Option C is incorrect because provisioning an internet gateway, attaching the internet gateway to subnets, and allowing internet traffic through the gateway does not meet the requirement of routing cloud resources to the internet through its on-premises data center. An internet gateway is a horizontally scaled, redundant, and highly available VPC component that allows communication between your VPC and the internet. An internet gateway serves two purposes: to provide a target in your VPC route tables for internet-routable traffic, and to perform network address translation (NAT) for instances that have been assigned public IPv4 addresses. By using an internet gateway, you are routing cloud resources directly to the internet, not through your on-premises data center.

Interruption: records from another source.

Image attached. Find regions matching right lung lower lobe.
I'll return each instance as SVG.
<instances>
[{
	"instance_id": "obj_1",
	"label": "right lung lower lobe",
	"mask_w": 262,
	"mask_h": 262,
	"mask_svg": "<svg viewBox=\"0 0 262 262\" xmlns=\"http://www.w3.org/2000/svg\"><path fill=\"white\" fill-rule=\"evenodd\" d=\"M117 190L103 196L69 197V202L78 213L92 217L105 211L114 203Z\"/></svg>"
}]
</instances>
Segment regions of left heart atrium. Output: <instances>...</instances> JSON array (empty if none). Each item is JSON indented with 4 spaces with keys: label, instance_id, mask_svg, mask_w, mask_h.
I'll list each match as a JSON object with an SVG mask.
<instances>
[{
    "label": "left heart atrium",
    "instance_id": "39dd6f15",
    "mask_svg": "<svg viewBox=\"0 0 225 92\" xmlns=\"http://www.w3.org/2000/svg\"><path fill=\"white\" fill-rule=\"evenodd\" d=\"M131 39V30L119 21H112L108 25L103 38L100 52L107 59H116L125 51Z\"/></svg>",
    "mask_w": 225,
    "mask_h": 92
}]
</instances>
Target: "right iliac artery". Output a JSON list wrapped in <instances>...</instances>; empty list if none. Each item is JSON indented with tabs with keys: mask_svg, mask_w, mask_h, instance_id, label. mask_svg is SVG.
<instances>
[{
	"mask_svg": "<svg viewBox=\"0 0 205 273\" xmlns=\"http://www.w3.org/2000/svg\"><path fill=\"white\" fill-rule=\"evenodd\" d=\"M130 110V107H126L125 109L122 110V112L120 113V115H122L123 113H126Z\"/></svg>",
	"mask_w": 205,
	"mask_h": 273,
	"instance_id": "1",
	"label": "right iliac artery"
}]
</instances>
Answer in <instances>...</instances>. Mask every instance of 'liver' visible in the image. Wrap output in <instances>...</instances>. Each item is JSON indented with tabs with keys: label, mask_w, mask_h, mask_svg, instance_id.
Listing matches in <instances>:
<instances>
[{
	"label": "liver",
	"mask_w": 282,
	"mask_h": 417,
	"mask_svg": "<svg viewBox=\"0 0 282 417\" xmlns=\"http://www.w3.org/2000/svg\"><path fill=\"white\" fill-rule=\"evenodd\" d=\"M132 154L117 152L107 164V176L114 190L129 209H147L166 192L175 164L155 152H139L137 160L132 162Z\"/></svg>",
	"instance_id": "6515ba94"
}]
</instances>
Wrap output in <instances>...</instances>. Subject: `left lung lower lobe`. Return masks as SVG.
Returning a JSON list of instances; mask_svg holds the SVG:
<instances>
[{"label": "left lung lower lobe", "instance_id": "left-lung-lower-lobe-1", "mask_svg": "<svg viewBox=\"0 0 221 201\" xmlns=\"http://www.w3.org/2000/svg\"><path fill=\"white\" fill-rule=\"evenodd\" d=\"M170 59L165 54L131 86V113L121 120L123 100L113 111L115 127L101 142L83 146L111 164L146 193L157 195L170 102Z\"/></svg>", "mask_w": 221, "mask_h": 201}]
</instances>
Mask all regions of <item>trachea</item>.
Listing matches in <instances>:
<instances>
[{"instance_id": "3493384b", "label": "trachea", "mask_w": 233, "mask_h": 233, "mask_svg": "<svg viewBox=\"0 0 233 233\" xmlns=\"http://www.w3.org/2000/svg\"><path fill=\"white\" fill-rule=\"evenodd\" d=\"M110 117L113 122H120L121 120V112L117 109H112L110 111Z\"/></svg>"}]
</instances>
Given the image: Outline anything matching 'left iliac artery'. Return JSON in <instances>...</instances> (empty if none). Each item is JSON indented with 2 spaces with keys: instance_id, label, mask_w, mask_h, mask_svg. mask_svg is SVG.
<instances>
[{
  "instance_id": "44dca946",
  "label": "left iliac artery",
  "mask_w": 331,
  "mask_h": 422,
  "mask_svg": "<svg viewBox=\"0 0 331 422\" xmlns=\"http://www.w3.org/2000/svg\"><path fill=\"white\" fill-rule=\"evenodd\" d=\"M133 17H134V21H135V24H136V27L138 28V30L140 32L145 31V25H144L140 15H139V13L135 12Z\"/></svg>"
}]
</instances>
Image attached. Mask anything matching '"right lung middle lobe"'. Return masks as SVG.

Option D is correct because sharing the transit gateway with other accounts and attaching VPCs to the transit gateway meets the requirement of enabling the corporate network to access the resources on AWS seamlessly and also to communicate with all the VPCs. You can share your transit gateway with other AWS accounts within the same organization by using AWS Resource Access Manager (AWS RAM). This allows you to centrally manage connectivity from multiple accounts without having to create individual peering connections between VPCs or duplicate network appliances in each account. You can attach VPCs from different accounts and Regions to your shared transit gateway and enable routing between them.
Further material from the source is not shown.